"A Visual Journey Through Time, Memory, and Belonging."
I’ve lived half of my life in Iran and half in Canada, and sometimes it feels like I belong to both places and neither. I grew up during years when the world around me felt heavy. There was a revolution, then war. I remember how early on, we all became aware of things that were too big for us, loss, fear, silence. But somehow, even in those quiet and difficult years, I started to notice beauty. Light through a curtain. The shape of a shadow. The softness of my mother’s hands. I didn’t know it then, but I was already seeing the world like an artist.
I’ve always been quiet. Not the kind to talk much in big groups. I listen more than I speak. Over time, I learned to express myself through images rather than words. That’s where I feel most honest.
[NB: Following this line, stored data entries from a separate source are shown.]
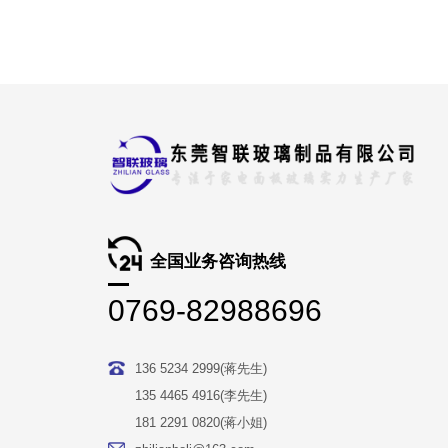
全国业务咨询热线
0769-82988696
136 5234 2999(蒋先生)
135 4465 4916(李先生)
181 2291 0820(蒋小姐)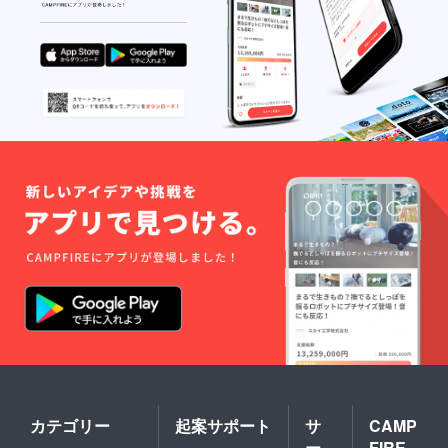
カテゴリー
起案サポート
サ
CAMP
ー
FIRE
I Will Greet The Sun Again is a series that came out of this way of seeing and feeling. These works explore identity, memory, and the feeling of being in between, between places, between times, between who you were and who you’re becoming. The scenes unfold in front of a window, a space that separates and connects at once. For me, the window became a kind of mirror. A place to reflect, to imagine, to hold memories.
I don’t try to tell one story. I try to create a visual poem made of light, shadow, and memory. These are not single moments. They’re made of many layers, just like we are. I hope when people look at them, they feel something familiar. Even if we come from different places, I think there’s something shared in longing, in remembering, in trying to belong.